Sometimes I have a hard time settling on my place within an issue. For instance, today I read an article in the NY Times about teachers in Arizona who speak with heavy accents. Apparently, the state used to send in “monitors” to listen to the teacher’s enunciation, then “grade” these teachers on whether or not their accents got in the way of student understanding.

The teachers who were found to have strong accents were not fired, but their school districts were required to work with them to improve their speech. That was the case even when the local school officials had already assessed the teachers as fluent in English.

That practice was done away with when a concerned citizen filed a class-action complaint with the Federal Department of Education against the state in 2010, for discriminating against these teachers. The Justice Department got involved, and the state changed its policies in August. At first I was outraged that people would be discriminated like this, then I thought about it a little more. I’m  still stuck on my feelings. My sense of humanity tells me it’s wrong to put someone’s career in jeopardy because of his or her accent. My mom has a really thick accent, I have friends with various accents, and I work with  a lot of amazingly brilliant and eloquent students who fall into this category as well.  So  being told your accent is too thick  is kind of like being told you’re  ”too fat” to do a job. However, there are jobs where weight and ability does matter. Call me an ass, but it’s true. I wouldn’t sign up for a personal trainer who was 300 pounds of pure flab. So I see where Andrew LeFevre, a spokesman for the State Department of Education,  is coming from when he says, of the monitoring,

It was a repeated pattern of misuse of the language or mispronunciation of the language that we were looking for. ..It’s critically important that teachers act as models when it comes to language.

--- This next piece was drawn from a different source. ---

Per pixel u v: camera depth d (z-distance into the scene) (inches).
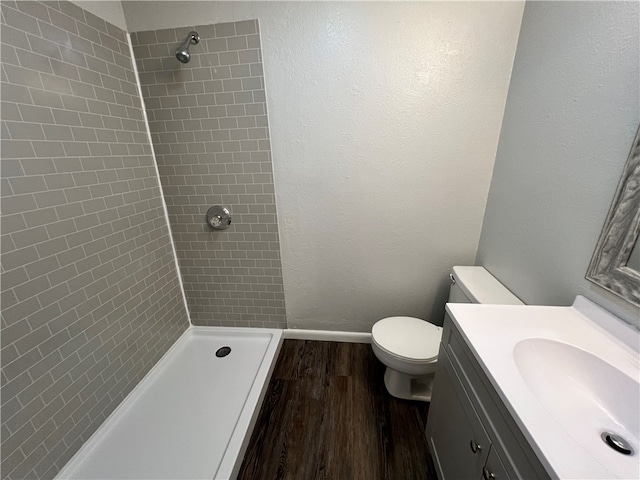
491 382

To sidestep my humanity for a moment and draw upon personal experience (which is also of humanity, technically speaking, since I’m human) my  mom has a heavy accent, and her mispronunciation of words during my childhood led to my own problems with the word, sometimes in my misunderstanding of what she was talking about, and sometimes in my inability to clearly communicate an idea to someone else. This really sucked, so I can see the importance of learning language from someone who speaks it clearly. But as any of the ESL students I work with can tell you, none of us who speak English as a native language speak it clearly either!

The thing is, I’ve since figured out how to say most of those words correctly. My mom still struggles, and always will.  Yet she is as smart as they come, and she figures out a way to get her point across to her clients. S0 the problem then, is not in that words are mispronounced–because my mom is still an effective counselor–but in the way those without accents chose to think of language. Dialects vary from region to region, sometimes even within a region (living on Northside Chicago and going to Southside Chicago often illustrated this for me), but the meaning of words remains the same. In the end, isn’t that part of what an education is all about learning that things are different, and yet the same, al around us?  We are an increasingly multilingual, multicultural world community. Whether it’s one accent or another, today’s students are going to have to learn how to communicate with other accented tongues as our working class tomorrow.